The C api exposes the same ownership model through ncnn_pipelinecache_t.
int device_index = 0;
ncnn_pipelinecache_t pipeline_cache = ncnn_pipelinecache_create(device_index);
ncnn_pipelinecache_load(pipeline_cache, "model.ncnn.vkcache");
ncnn_net_t net = ncnn_net_create();
ncnn_net_set_vulkan_device(net, device_index);
ncnn_option_t opt = ncnn_net_get_option(net);
ncnn_option_set_use_vulkan_compute(opt, 1);
ncnn_option_set_pipeline_cache(opt, pipeline_cache);
ncnn_net_load_param(net, "model.param");
ncnn_net_load_model(net, "model.bin");
ncnn_pipelinecache_save(pipeline_cache, "model.ncnn.vkcache");
ncnn_net_destroy(net);
ncnn_pipelinecache_destroy(pipeline_cache);Create PipelineCache from the same VulkanDevice used by Net.
The recommended order is
- get
VulkanDevicebyncnn::get_gpu_device() - call
net.set_vulkan_device(vkdev) - create
PipelineCache pipeline_cache(vkdev) - load cache data by
pipeline_cache.load_cache() - set
net.opt.pipeline_cache = &pipeline_cache - call
load_param()andload_model()
net.vulkan_device() returns a valid device after set_vulkan_device() or after the net has initialized vulkan internally. Calling set_vulkan_device() explicitly makes the ownership and cache-device match clear.
Most layer pipelines are created during load_model(). Set net.opt.pipeline_cache before calling load_model() if you want cache data to participate in model loading.
For models or usages that create pipelines lazily, run one warmup inference before saving.

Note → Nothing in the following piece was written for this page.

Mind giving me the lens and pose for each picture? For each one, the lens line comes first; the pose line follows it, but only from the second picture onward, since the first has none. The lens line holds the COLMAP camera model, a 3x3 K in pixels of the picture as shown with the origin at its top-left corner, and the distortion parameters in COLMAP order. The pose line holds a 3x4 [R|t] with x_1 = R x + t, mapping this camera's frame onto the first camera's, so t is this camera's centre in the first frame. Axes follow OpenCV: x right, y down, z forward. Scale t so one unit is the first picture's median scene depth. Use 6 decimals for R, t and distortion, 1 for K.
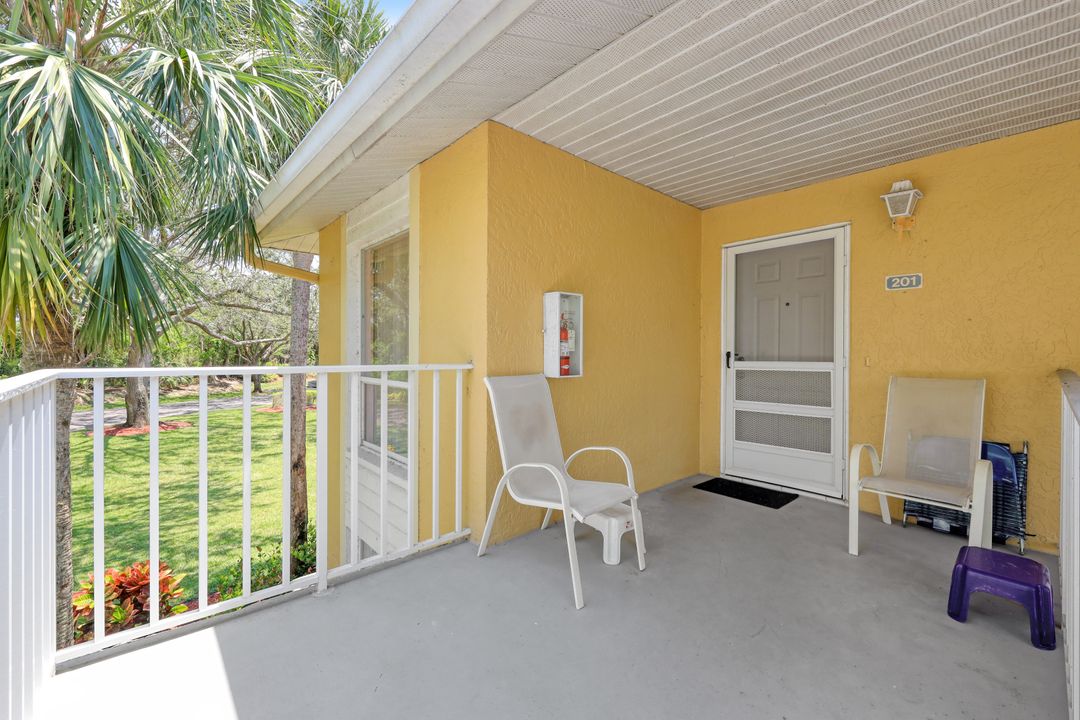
lens RADIAL K [[443.8, 0, 536.8], [0, 443.8, 354.1], [0, 0, 1]] dist [0.000484, -0.000452]
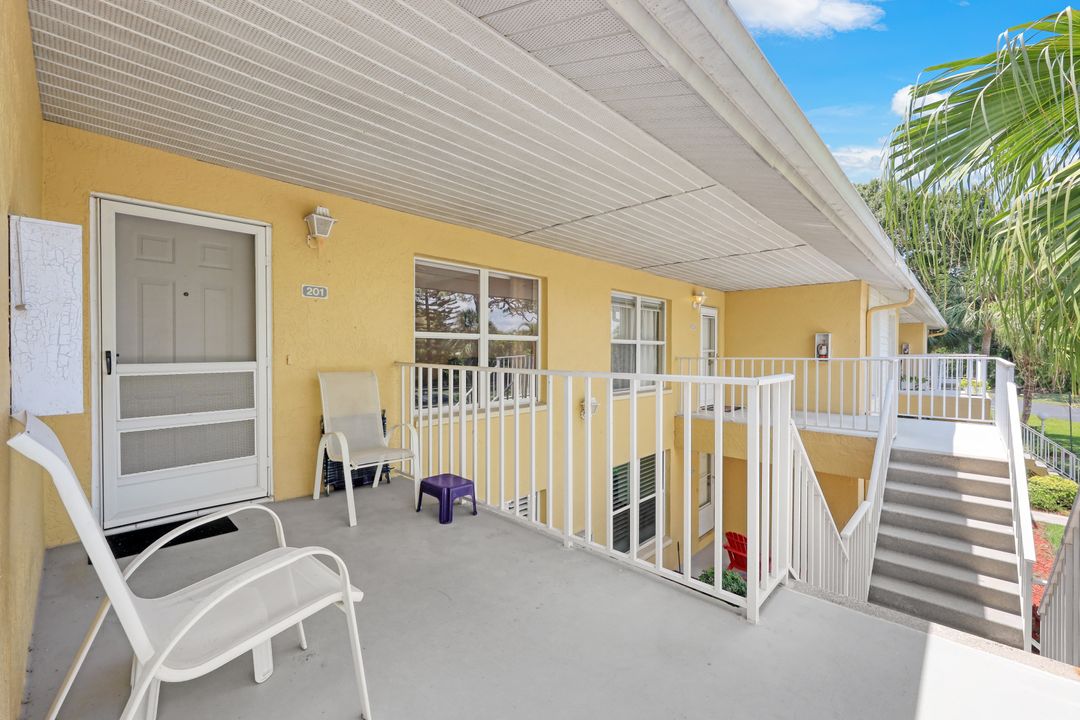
lens RADIAL K [[443.8, 0, 536.8], [0, 443.8, 354.1], [0, 0, 1]] dist [0.000484, -0.000452]
pose [[-0.070187, -0.012395, 0.997457, -0.360744], [0.000795, 0.999922, 0.012481, -0.010255], [-0.997534, 0.001669, -0.070172, 0.455081]]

Do not make application startup depend on load_cache() success.
Cache rejection is expected after
- ncnn library update
- shader source update
- model option change that affects shader generation
- gpu switch
- driver update
- vulkan runtime change
- cache file corruption
The normal policy is
if (pipeline_cache.load_cache(cache_path) != 0)
{
// ignore and rebuild
}ncnn validates the gpu and driver identity before using the file, but a clear file naming rule still helps deployment and debugging.
For example
model-name.ncnn.vkcache
or include your own model version if the application updates models independently.
The file stores binary spir-v and driver-owned pipeline cache data. It is not a portable interchange format.

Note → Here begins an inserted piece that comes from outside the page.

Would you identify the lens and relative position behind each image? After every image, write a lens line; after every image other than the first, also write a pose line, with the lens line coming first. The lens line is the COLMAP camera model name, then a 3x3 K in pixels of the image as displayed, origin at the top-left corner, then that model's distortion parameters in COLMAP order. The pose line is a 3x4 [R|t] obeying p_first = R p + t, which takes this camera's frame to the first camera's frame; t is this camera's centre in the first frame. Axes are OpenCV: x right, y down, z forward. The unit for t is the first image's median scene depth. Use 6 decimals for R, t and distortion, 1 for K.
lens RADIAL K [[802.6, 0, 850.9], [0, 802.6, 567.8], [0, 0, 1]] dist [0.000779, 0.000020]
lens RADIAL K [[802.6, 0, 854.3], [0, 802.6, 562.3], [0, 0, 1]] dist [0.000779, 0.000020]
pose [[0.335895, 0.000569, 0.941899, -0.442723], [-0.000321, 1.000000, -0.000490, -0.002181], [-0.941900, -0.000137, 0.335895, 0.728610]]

Use load_cache() and save_cache() only. If the file is rejected, rebuild it.
Saving by path writes a unique temporary file and replaces the destination. This avoids partially written cache files, but it does not serialize the final replace among multiple processes.

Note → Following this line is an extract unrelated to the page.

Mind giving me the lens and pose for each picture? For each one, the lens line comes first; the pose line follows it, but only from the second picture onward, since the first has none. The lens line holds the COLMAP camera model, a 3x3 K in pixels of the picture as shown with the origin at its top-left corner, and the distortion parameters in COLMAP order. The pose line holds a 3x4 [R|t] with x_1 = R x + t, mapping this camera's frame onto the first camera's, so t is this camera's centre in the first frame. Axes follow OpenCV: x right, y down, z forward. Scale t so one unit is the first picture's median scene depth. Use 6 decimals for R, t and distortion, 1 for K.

If several processes may run the same model at the same time, let only one process write the cache file, or write to separate files.
When net.opt.pipeline_cache points to an application-created PipelineCache, the cache owns the live vulkan pipeline objects returned to ncnn layers.
Keep the PipelineCache object alive while the Net can still run inference with those pipelines.
The cache does not guarantee faster startup on every driver. Some drivers may return small or ineffective pipeline cache data, and some devices disable online pipeline cache usage because of known bugs.
The cache file is not portable across different ncnn builds, different gpu devices or different driver versions.
The cache improves pipeline creation cost. It does not cache uploaded model weights, blob allocators or inference outputs.